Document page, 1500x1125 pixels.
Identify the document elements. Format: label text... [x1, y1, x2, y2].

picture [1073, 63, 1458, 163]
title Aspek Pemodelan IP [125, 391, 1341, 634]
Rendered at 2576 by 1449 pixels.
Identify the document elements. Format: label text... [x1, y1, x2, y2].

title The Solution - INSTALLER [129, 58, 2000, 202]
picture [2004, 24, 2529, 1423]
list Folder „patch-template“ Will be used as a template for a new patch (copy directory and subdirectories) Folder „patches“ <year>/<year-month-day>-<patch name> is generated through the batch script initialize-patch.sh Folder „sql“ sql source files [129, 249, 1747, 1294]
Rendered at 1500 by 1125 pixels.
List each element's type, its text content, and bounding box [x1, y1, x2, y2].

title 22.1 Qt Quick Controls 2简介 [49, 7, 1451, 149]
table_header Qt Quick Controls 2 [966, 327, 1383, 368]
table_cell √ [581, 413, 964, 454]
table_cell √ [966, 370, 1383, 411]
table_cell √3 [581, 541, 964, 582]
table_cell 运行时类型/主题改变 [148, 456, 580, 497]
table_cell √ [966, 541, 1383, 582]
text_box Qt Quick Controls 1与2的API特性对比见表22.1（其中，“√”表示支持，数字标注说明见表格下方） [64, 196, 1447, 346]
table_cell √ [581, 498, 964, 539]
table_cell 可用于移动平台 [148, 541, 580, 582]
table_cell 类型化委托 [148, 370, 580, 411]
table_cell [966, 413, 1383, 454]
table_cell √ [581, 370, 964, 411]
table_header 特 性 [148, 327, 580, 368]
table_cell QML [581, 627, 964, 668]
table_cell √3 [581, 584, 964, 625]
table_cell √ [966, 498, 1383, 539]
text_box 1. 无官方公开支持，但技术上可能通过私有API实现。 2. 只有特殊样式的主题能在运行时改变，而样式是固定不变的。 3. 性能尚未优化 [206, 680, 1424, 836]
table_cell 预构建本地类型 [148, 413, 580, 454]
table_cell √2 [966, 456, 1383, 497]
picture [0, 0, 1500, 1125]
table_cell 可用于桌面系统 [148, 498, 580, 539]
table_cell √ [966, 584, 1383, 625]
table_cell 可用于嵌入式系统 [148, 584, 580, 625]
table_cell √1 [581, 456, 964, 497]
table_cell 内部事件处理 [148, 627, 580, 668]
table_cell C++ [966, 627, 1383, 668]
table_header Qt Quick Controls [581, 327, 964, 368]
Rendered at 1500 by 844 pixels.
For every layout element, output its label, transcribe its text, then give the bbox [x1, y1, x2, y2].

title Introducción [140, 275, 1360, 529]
■ ■ ■ ■ ■
Word for word, give the records again.

Document page, 1500x1125 pixels.
Identify the document elements. Format: label text... [x1, y1, x2, y2].

picture [1073, 63, 1458, 163]
title Aspek Pemodelan IP [125, 391, 1341, 634]
Rendered at 2576 by 1449 pixels.
Identify the document elements. Format: label text... [x1, y1, x2, y2].

title The Solution - INSTALLER [129, 58, 2000, 202]
picture [2004, 24, 2529, 1423]
list Folder „patch-template“ Will be used as a template for a new patch (copy directory and subdirectories) Folder „patches“ <year>/<year-month-day>-<patch name> is generated through the batch script initialize-patch.sh Folder „sql“ sql source files [129, 249, 1747, 1294]
Rendered at 1500 by 1125 pixels.
List each element's type, its text content, and bounding box [x1, y1, x2, y2].

title 22.1 Qt Quick Controls 2简介 [49, 7, 1451, 149]
table_header Qt Quick Controls 2 [966, 327, 1383, 368]
table_cell √ [581, 413, 964, 454]
table_cell √ [966, 370, 1383, 411]
table_cell √3 [581, 541, 964, 582]
table_cell 运行时类型/主题改变 [148, 456, 580, 497]
table_cell √ [966, 541, 1383, 582]
text_box Qt Quick Controls 1与2的API特性对比见表22.1（其中，“√”表示支持，数字标注说明见表格下方） [64, 196, 1447, 346]
table_cell √ [581, 498, 964, 539]
table_cell 可用于移动平台 [148, 541, 580, 582]
table_cell 类型化委托 [148, 370, 580, 411]
table_cell [966, 413, 1383, 454]
table_cell √ [581, 370, 964, 411]
table_header 特 性 [148, 327, 580, 368]
table_cell QML [581, 627, 964, 668]
table_cell √3 [581, 584, 964, 625]
table_cell √ [966, 498, 1383, 539]
text_box 1. 无官方公开支持，但技术上可能通过私有API实现。 2. 只有特殊样式的主题能在运行时改变，而样式是固定不变的。 3. 性能尚未优化 [206, 680, 1424, 836]
table_cell 预构建本地类型 [148, 413, 580, 454]
table_cell √2 [966, 456, 1383, 497]
picture [0, 0, 1500, 1125]
table_cell 可用于桌面系统 [148, 498, 580, 539]
table_cell √ [966, 584, 1383, 625]
table_cell 可用于嵌入式系统 [148, 584, 580, 625]
table_cell √1 [581, 456, 964, 497]
table_cell 内部事件处理 [148, 627, 580, 668]
table_cell C++ [966, 627, 1383, 668]
table_header Qt Quick Controls [581, 327, 964, 368]
Rendered at 1500 by 844 pixels.
For every layout element, output its label, transcribe its text, then give the bbox [x1, y1, x2, y2].

title Introducción [140, 275, 1360, 529]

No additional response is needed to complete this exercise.